Esa mujer que dejó el cuarto a medio vaciar para tomarse un tren hacia el oeste.
Me
la apropio. La pienso viajando, el paisaje que corre al costado, a través de su
ventana. Debajo de sus anteojos negros, sus aires de diva de los años dorados,
la mujer del hermoso cabello negro deja escapar una lágrima. Tiene en sus manos
una novela de espías con el lomo quebrado. Un libro que no lee. Un abrigo negro
de gamuza que no lleva puesto.
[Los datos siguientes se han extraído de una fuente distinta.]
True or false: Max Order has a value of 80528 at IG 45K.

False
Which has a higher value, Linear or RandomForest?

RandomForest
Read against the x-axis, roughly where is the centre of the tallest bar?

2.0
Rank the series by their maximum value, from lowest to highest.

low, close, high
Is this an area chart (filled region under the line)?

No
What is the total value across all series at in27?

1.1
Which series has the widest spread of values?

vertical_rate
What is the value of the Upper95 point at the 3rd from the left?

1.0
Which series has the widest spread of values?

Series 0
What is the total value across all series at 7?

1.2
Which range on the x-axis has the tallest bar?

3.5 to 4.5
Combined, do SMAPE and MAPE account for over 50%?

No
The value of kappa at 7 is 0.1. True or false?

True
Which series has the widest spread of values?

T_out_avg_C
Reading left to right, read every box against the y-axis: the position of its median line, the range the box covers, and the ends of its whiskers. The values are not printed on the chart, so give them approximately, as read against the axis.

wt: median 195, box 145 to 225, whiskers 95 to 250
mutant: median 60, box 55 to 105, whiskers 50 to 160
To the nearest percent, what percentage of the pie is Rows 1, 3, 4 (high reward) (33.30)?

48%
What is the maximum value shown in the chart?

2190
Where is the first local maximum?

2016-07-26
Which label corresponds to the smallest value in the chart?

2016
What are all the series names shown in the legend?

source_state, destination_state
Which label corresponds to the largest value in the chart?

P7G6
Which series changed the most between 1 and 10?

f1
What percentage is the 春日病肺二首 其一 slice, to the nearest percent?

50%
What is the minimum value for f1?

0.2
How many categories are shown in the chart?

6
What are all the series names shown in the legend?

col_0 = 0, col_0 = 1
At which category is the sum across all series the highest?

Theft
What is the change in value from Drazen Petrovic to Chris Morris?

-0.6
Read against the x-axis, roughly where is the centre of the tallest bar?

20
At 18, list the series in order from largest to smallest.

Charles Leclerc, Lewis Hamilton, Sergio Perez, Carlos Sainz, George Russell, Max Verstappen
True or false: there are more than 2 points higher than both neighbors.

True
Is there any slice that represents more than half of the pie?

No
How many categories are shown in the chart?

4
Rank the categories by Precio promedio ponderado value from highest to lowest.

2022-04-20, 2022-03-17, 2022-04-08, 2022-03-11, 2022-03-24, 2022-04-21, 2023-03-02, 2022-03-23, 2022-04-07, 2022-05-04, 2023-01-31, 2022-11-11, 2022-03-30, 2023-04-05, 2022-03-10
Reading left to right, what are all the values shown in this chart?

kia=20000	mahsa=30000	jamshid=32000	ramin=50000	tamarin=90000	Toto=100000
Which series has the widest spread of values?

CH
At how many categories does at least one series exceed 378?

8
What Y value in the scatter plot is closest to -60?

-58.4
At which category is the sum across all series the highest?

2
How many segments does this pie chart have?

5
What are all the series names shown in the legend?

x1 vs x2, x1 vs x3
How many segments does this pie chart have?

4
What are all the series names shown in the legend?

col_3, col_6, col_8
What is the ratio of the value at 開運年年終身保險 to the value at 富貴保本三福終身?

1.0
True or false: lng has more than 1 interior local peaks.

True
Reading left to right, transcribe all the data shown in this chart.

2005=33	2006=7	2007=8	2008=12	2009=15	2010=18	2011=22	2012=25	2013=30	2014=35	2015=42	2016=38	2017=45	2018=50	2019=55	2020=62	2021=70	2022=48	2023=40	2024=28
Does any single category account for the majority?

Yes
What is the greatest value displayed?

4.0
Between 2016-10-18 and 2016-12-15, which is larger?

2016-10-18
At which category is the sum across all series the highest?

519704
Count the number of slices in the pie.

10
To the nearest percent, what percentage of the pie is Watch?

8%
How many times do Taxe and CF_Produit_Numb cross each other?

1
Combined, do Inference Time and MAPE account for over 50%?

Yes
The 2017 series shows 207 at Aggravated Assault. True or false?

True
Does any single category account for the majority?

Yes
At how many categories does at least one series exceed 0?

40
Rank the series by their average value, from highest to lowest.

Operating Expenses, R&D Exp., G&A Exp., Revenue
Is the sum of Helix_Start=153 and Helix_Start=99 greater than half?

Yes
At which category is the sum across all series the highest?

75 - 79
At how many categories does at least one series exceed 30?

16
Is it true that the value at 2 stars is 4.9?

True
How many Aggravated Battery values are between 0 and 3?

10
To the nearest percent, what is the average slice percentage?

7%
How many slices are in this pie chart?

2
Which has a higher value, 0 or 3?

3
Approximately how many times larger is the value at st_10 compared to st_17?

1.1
Unos guantes negros de cuerina para quitárselos
y sentir con las yemas de sus dedos el vidrio frío de la ventana, que es la
forma de acariciar el límite táctil entre lo real y todo lo demás. Todavía no
es 1997, todavía no se ha editado la canción que Cave le escribe y le dedicará
en su próximo disco. Sin embargo, algún tiempo después, algún día, curioseando
en una disquería angloparlante, llevará el álbum a su departamento despojado en
el que vive con un gato negro, negro como su cabello sublime. Escuchará la
canción, la voz que la reclama desde otro tiempo: desde la absurda mañana del
adiós. Invocada, invocada en un millón de copias circulantes que suenan en un
millón de hogares. La voz entonces la ahoga, la inunda, y recién entonces
comprende: aunque se haya ido, parte de ella quedó para siempre atrapada en ese
registro aquella mañana. Y Cave puede tocarla, a años de distancia, amor mil estrellas mediante.
Cansada,
dolida y acariciada se recuesta con el gato en la cama de su casa en Santa
Mónica. Detente, talento, piensa
cuando escucha por tercera vez la temblorosa garganta que recita, casi sin voz,
a modo de final:
today, she took a train to the west.
* Agradecemos especialmente al autor por elegirnos para publicar por primera vez este cuento.